Stability of the hip is determined through the guided motion and application of gentle stress. These gentle “push-pull” stress movements are the imaging counterparts of the Barlow (adduction) and Ortolani (abduction) physical screening maneuvers. Stability testing is reported as normal, lax, subluxable, dislocatable, and reducible or irreducible.
Position of the hip is determined by the degree to which the femoral head is covered by the labrum, as well as the position of the femoral head in the acetabulum. The sonographic appearance of the femoral head location is described as normal, subluxed, or dislocated.

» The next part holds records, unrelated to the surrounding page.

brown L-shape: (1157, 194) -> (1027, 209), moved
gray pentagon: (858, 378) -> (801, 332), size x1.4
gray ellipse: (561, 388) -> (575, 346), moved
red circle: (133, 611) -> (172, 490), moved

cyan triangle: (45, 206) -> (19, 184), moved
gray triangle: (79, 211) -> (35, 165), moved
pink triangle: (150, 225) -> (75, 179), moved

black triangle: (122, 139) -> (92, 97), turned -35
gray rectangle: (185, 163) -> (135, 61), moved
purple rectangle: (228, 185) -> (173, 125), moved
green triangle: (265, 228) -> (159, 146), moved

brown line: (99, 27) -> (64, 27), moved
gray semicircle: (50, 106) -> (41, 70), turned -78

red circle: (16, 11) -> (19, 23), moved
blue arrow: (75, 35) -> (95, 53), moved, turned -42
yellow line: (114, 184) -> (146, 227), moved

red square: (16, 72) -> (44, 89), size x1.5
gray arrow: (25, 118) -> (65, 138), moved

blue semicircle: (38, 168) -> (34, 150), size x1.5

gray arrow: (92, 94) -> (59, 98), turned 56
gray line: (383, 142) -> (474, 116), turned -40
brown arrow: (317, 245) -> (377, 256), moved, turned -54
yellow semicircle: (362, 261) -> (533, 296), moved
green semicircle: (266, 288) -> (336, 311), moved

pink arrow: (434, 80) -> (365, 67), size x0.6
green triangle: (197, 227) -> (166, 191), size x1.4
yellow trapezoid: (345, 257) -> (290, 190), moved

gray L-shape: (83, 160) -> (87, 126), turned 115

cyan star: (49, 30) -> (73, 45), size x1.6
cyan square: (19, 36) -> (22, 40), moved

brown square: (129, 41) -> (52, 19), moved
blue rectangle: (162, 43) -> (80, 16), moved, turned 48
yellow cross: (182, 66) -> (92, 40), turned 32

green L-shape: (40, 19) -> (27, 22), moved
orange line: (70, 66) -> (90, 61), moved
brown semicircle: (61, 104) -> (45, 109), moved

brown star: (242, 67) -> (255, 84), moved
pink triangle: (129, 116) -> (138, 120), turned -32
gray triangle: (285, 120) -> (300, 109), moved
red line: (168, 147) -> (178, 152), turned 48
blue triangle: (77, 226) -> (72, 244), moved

Additionally, the development of the bony and cartilaginous acetabulum is sonographically described as normal, immature, or dysplastic.
Ideally, validation of the femoral head position is achieved through measurements quantifying the amount of femoral head coverage. Likewise, the acetabular morphology is assessed with drawn angles, which correspond to the degree of the bony acetabulum (alpha angle) and the labrum or cartilaginous acetabulum (beta angle).
To achieve a satisfactory examination, the infant should be relaxed and as comfortable as possible. Parental assistance is helpful to keep the infant calm. Having them stand on the opposite side of the bed allows the parent to be near the infant’s head. Feeding before or during the examination helps to soothe the infant. Make sure the room is warm, and keep blankets close for warmth. Toys and other distractions help to quiet the infant so that the examination may be performed.
Sonography of the neonatal hip is performed with a high-frequency linear-array transducer, often a 10 to 12 MHz ( Box 28.1 ). Sector or curved-array transducers will distort anatomy and are not recommended. This examination is always performed on both hips. Because ambidextrous scanning (commonly with the aid of a foot pedal) is a requisite, the sonographer often requires a good amount of experience before feeling fully competent. Scanning with the dominant hand first may be helpful. The right hip is examined with the transducer in the sonographer’s left hand and vice versa. The opposite hand is used for manipulation of the hip being examined, while a foot pedal comes in handy to freeze and capture images without having to constantly reposition the infant.
Premature infants: 12–15 MHz
Average-sized infant ≤3 months: 9–12 MHz
Infants 3–7 months: 6–9 MHz
The infant is placed in a supine or decubitus position perpendicular to the table with the feet toward the sonographer. In a decubitus view, rolled towels, bolsters, or even specialized cradles may help keep the child on his or her side. It is wise to leave the diaper on through the examination and expose only the side of the hip being examined.
The basic hip anatomy may be imaged in four different views. A two-word combination labels the view by both the plane of the body (coronal or transverse) and hip position (neutral or with flexion). While institutions may vary on which ones are performed, they include (1) coronal/neutral, (2) coronal/flexion, (3) transverse/neutral, and (4) transverse/flexion. Next, dynamic stress maneuvers from the flexed transverse position are then often performed. A coronal posterior lip view with stress may also be obtained. In the setting of pathology, a 3D acquisition of the coronal views is possible. Finally, measurements for a quantifiable evaluation are obtained from the coronal view(s) and may be performed by either the sonographer or radiologist, preferably by the latter.